Dask integration for checksum calculation: I've integrated Dask for the checksum calculation, which in my tests has shown a 2-5x speed improvement. However, this performance boost will vary depending on the machine and whether Dask is already being used to load data into the object store.
time_counter
chunking: I’ve added debug output (it is not on the code in production) to investigate why the time_counter
variable isn’t being chunked as expected:
if len(new_chunking.keys()) > 0:
print(f"Rechunking {variable} to {new_chunking}")
ds_filepath[variable] = ds_filepath[
variable
].chunk(new_chunking)
print(f"New chunking: {ds_filepath[variable].chunks}")
The output I'm seeing is:
Rechunking tossq_con to {'time_counter': 1, 'x': 720, 'y': 360}
New chunking: ((1, 1, 1, 1, 1, 1, 1, 1, 1, 1, 1, 1, 1, 1, 1, 1, 1, 1, 1, 1, 1, 1, 1, 1, 1, 1, 1, 1, 1, 1), (360, 360, 360, 360, 360, 360, 360, 360, 360, 360, 5), (720, 720, 720, 720, 720, 720))
Rechunking nav_lat to {'x': 720, 'y': 360}
New chunking: ((360, 360, 360, 360, 360, 360, 360, 360, 360, 360, 5), (720, 720, 720, 720, 720, 720))
Rechunking nav_lon to {'x': 720, 'y': 360}
New chunking: ((360, 360, 360, 360, 360, 360, 360, 360, 360, 360, 5), (720, 720, 720, 720, 720, 720))
Rechunking time_centered to {'time_counter': 1}
New chunking: ((1, 1, 1, 1, 1, 1, 1, 1, 1, 1, 1, 1, 1, 1, 1, 1, 1, 1, 1, 1, 1, 1, 1, 1, 1, 1, 1, 1, 1, 1),)
Rechunking time_counter to {'time_counter': 1}
New chunking: None
It seems that time_counter
isn't being chunked even though the code runs without errors. To clarify, the time_counter
variable is not the same as the time_counter
dimension—it merely contains the names of each time_counter
timestamp. While it's odd that time_counter
is being handled differently, it doesn’t impact the chunking strategy or data itself. I’ll open a new issue to address this in more detail later.
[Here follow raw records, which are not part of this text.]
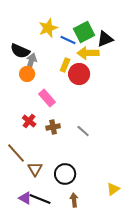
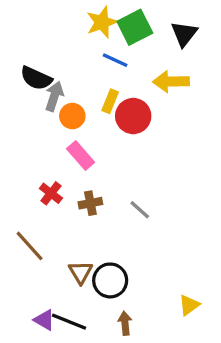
yellow star: (48, 28) -> (102, 22), moved
green square: (84, 32) -> (135, 27), moved
black triangle: (105, 39) -> (184, 34), moved, turned -30
yellow arrow: (88, 53) -> (171, 81), moved
orange circle: (27, 74) -> (72, 116), moved
brown triangle: (35, 169) -> (81, 272), moved

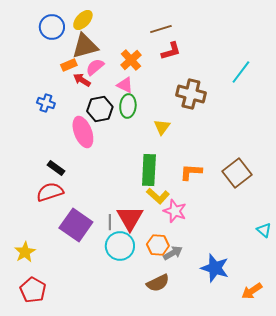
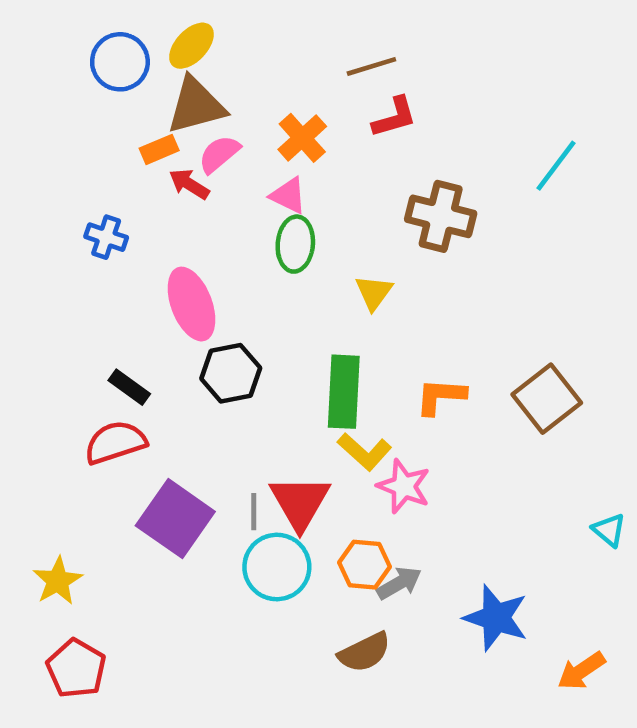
black hexagon: (100, 109) -> (231, 373), moved

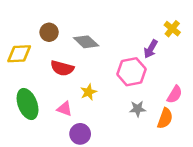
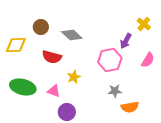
pink semicircle: (175, 94) -> (148, 60), moved
green ellipse: (28, 104) -> (23, 87), turned -55
orange semicircle: (165, 118) -> (130, 107), moved, turned 60

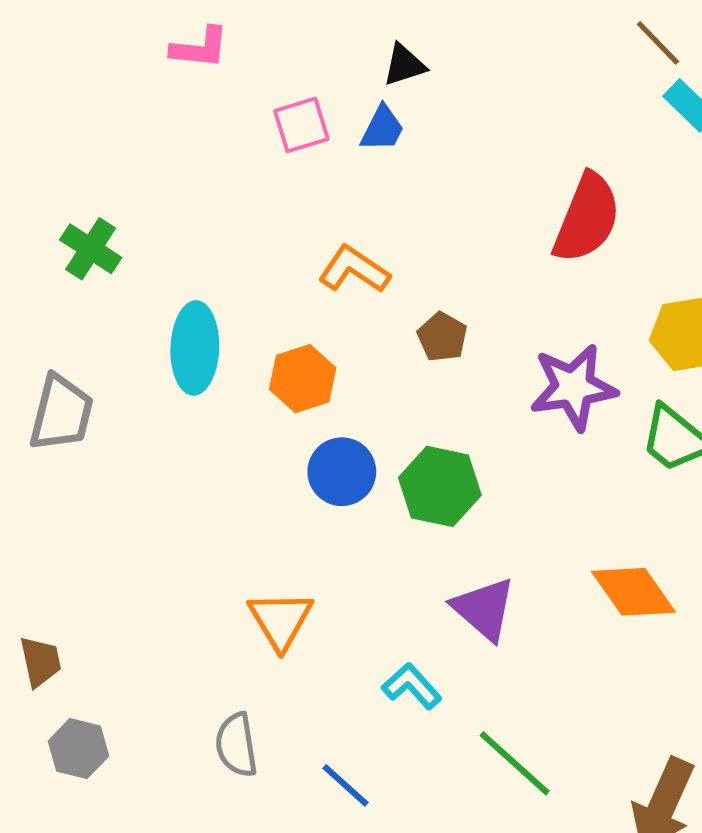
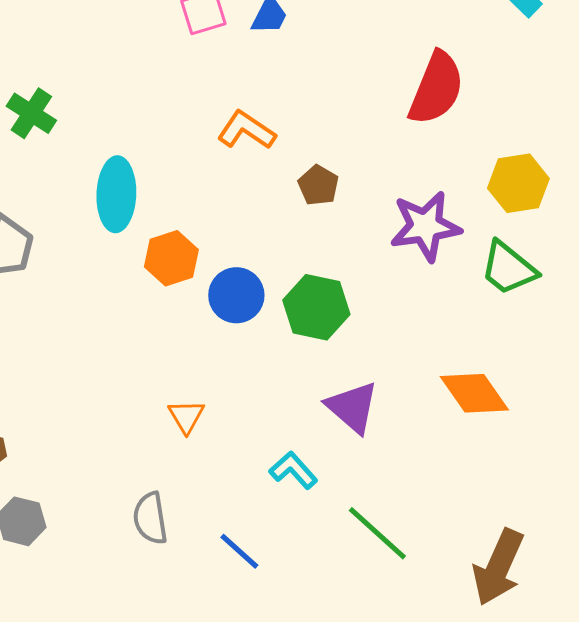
orange hexagon: (303, 379) -> (171, 258), moved
orange triangle: (281, 620) -> (186, 416), size x0.7

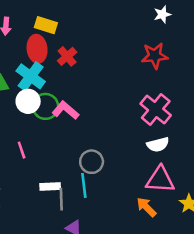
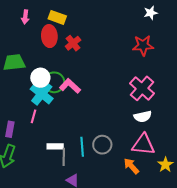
cyan cross: (31, 76) -> (42, 94), moved
pink line: (22, 150) -> (34, 116), turned 32
gray circle: (92, 162) -> (102, 145), moved

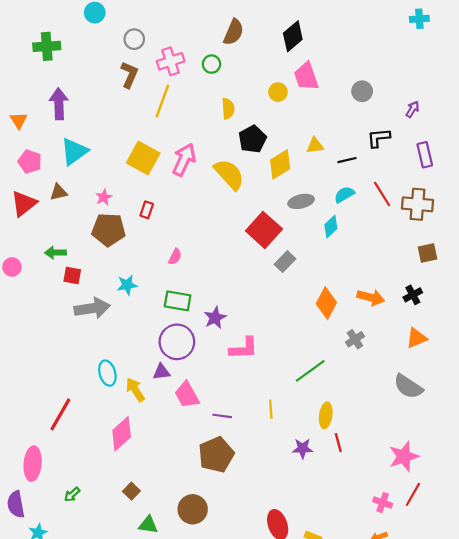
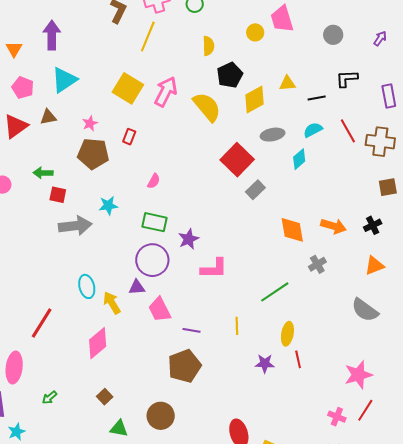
purple arrow: (413, 109) -> (380, 38), moved
orange diamond: (326, 303) -> (292, 230), turned -40

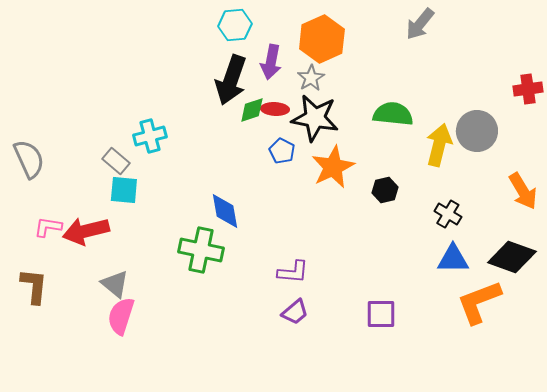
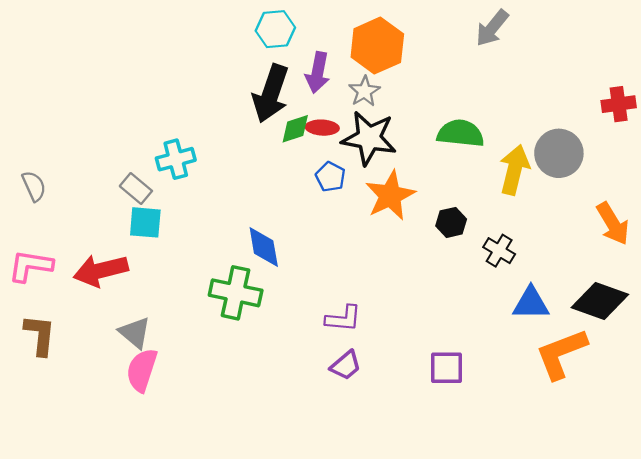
gray semicircle: (29, 159) -> (34, 186), size x0.7
black cross: (448, 214) -> (499, 251), moved
pink L-shape: (48, 227) -> (30, 266), moved, size x1.4

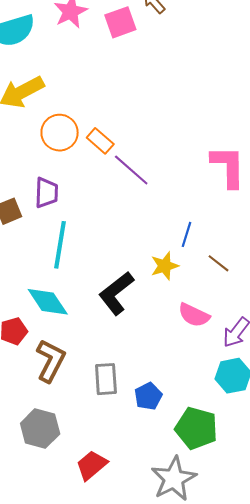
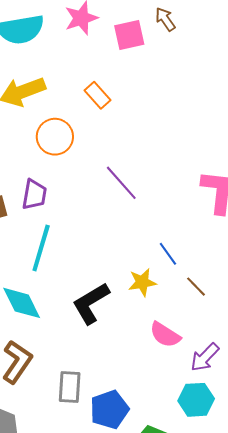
orange rectangle: (100, 141) -> (98, 95), moved
blue line: (187, 234) -> (168, 254), turned -60
blue pentagon: (148, 396) -> (109, 410), size x1.4

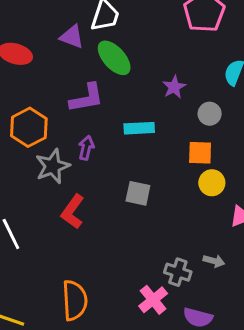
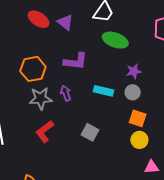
purple triangle: (72, 37) -> (65, 22), moved
green ellipse: (114, 58) -> (115, 40), moved, turned -45
gray circle: (210, 114) -> (133, 92), moved
purple arrow: (86, 148) -> (66, 93), turned -49

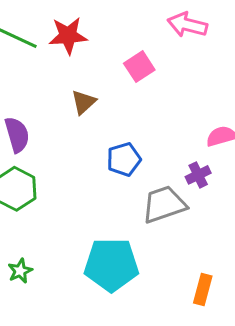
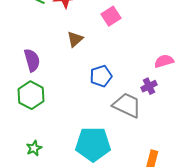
gray trapezoid: (164, 204) -> (127, 105), turned 44

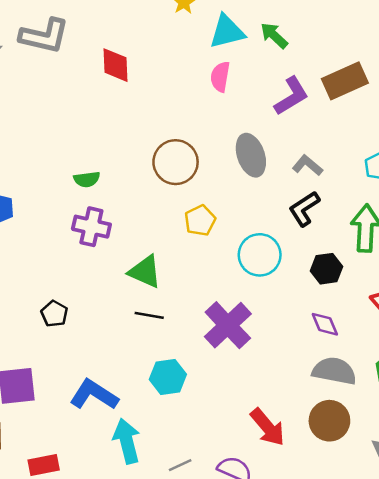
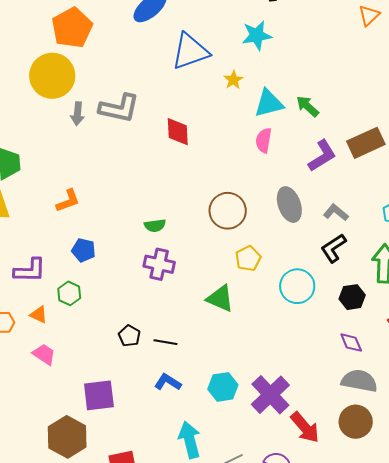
green triangle: (145, 272) -> (220, 299), moved
black line: (149, 315) -> (165, 342), moved
purple cross: (228, 325) -> (270, 395), moved
blue L-shape: (94, 395) -> (168, 382), moved, size x0.7

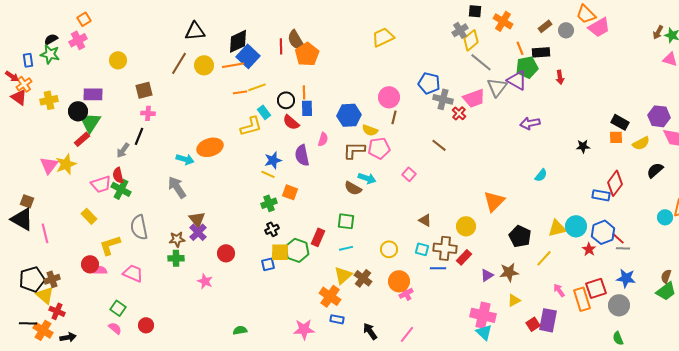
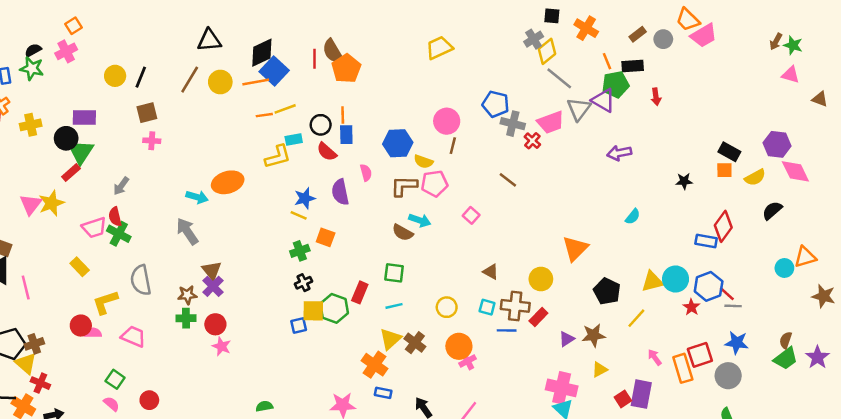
cyan rectangle: (264, 112) -> (294, 140), turned -64
black line: (139, 136) -> (141, 77), moved
pink semicircle: (323, 139) -> (366, 173), turned -32
red circle: (226, 253) -> (215, 324), moved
Suppress unwarranted warnings: I’ve adjusted the warning so it will only appear if the chunk strategy being applied differs from the original one. No warnings will be shown if the chunk strategy remains unchanged.
The time_counter non-chunking is likely a Xarray bug. This looks relevant: https://github.com/pydata/xarray/issues/6204
Thanks for pointing me to this link. Considering this, I think the only way to solve this problem now is to rename the coordinate (I don't recommend this), or use the zarr library (and not xarray) the first time I upload the data. In this case, right after uploading the data, I would open the time_counter variable and rechunk it to the chosen strategy. The other data that will be appended later will automatically follow the chunk strategy defined in the first upload. I will add this information to the new issue #14
Version 0.1.1 seems to be working much better in intial tests. I'm just writing a series of monthly 1d means to the same bucket with successive calls with identical arguments (except for the input filename). I'm getting this warning on the second and subsequent calls:
☁ msm_os ☁ | WARNING | 2024-09-13 15:49:49 | You already have data in the object store and you can't rechunk it
which is unwarranted since the chunk settings haven't changed?